Oh. All this sucks? Really? Wow.
I have been increasingly loath to jump into any of the conversations about “the future of education,” although I suppose I did poke at it a little with a talk I gave Friday at CUNY on the history of the future, on the rise of futurist-consultants, and on the necessity that we wrestle the future of school from their high-priced grip.
It feels wrong to speculate about what education will look like on the other side of this pandemic as we are still very much at the beginning of it. And yet it feels negligent to let the privateers and the techno-solutionists control the narrative.
It also feels impossible to grieve and organize. But grieve and organize we must.
In personal news, Kin and I have relocated — yes, again — to Oakland. Who the hell moves during a pandemic? Well, lots of folks do for lots of reasons. The lease is up. A new job. A better life. A new start. Etc.
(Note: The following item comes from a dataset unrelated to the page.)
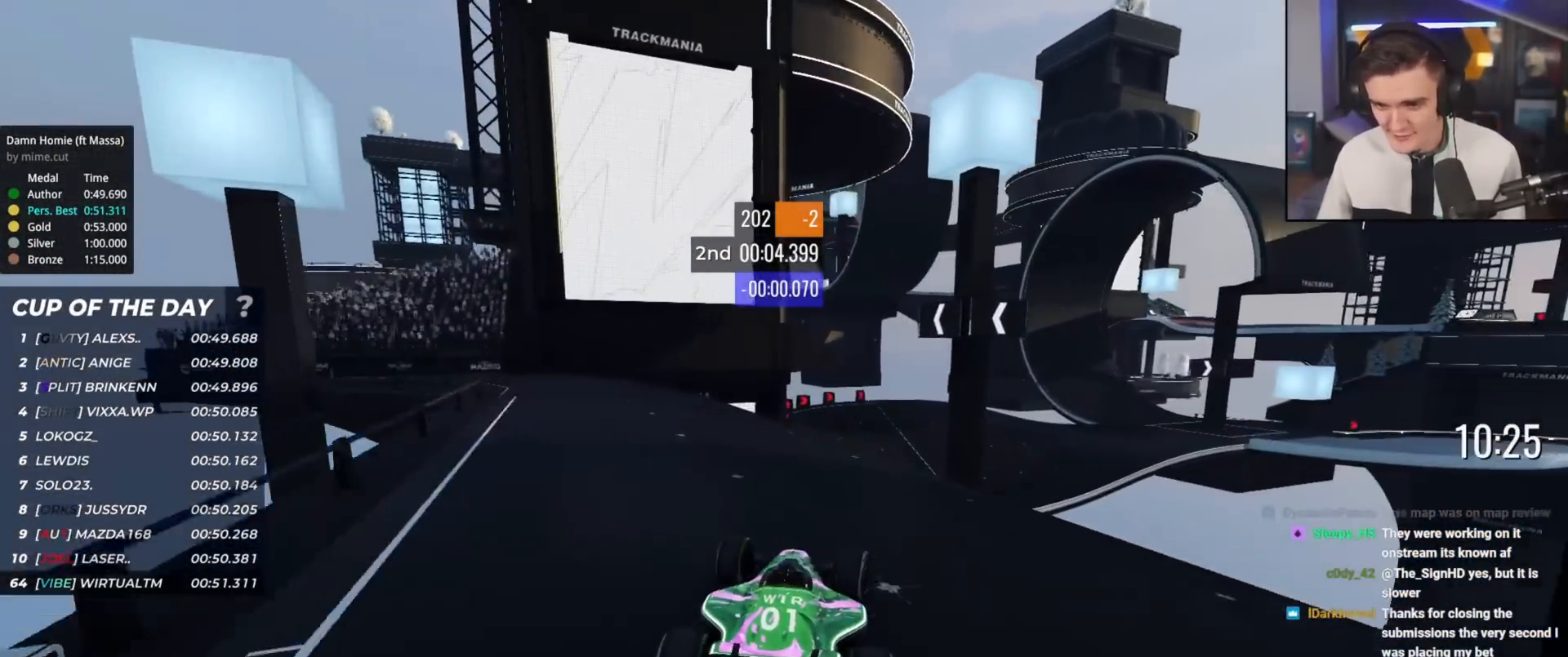
{"keys": ["right", "up"], "events": [[234, "right", "down"], [317, "right", "up"], [417, "right", "down"]]}
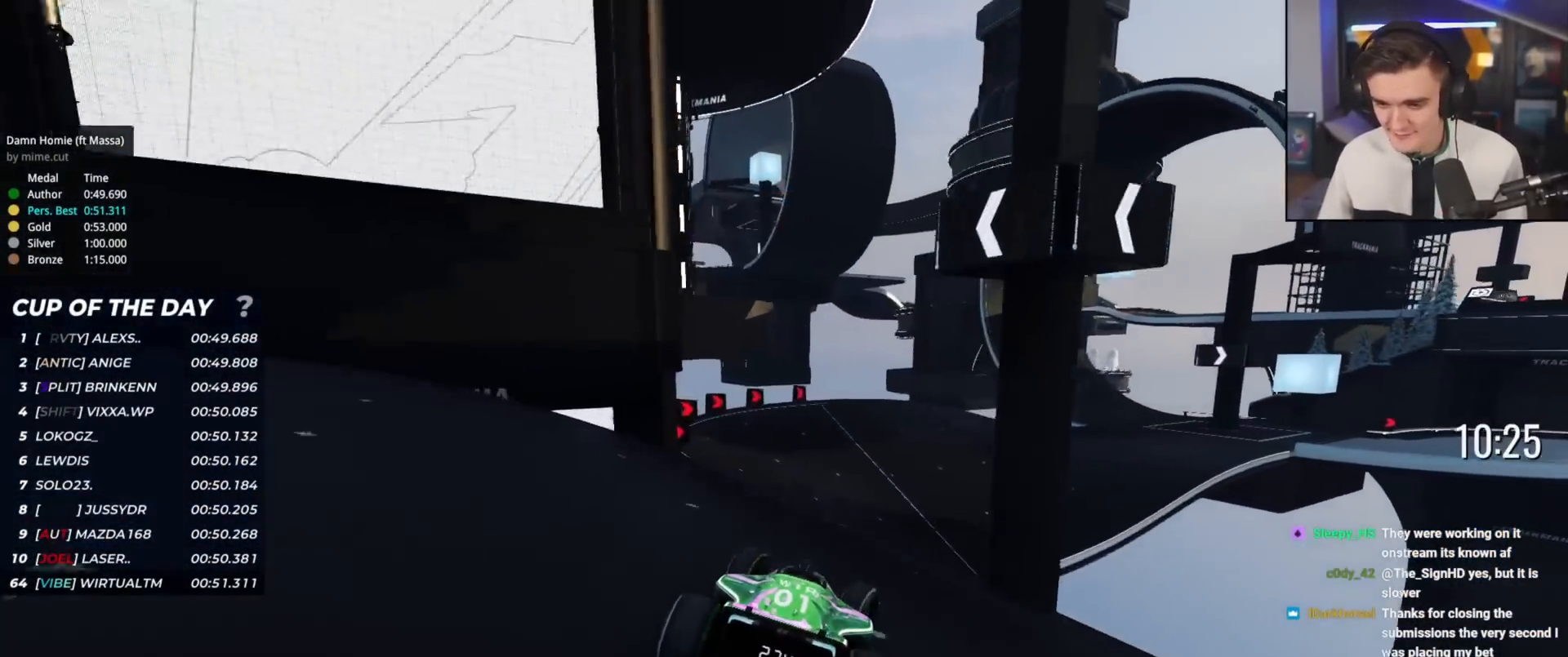
{"keys": ["right", "up"], "events": [[50, "right", "up"], [100, "right", "down"]]}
It is so good to be back in California. I don’t know that one always recognizes how much the grey gloom of the Pacific Northwest dampens one spirits until one gets to live in the sunshine again. And Seattle under quarantine was eerie. It’s like the tech workers (at least those in our apartment building) already lived that way — always inside, always online, ordering everything to be delivered to their doorsteps.
The move was, no surprise, an anxiety-inducing challenge. It was particularly hard to leave both our kids up north, as their lives, like most folks’, are very much in limbo now. And we did the whole thing ourselves — we didn’t hire movers, that is. We rented a U-Haul and drove almost straight through from Seattle to the Bay Area, only stopping for gas. I’d hand Kin a pair of rubber gloves so he could fill up the tank. We ate the snacks that I’d packed, cursing that I’d bought two different kinds of nuts but no fresh fruit. We were thankful that the rest areas along I-5 were open and very, very clean. We bought masks for the trip, which seemed perhaps a bit too much, but now we wear them every time we go outside.
I love Oakland already, even though it’s so strange to move to a neighborhood and figure out its vibe when all the stores and restaurants are closed. But I trust the history of resistance and resilience here. I’m happier. I’m reading books again. I’m writing again.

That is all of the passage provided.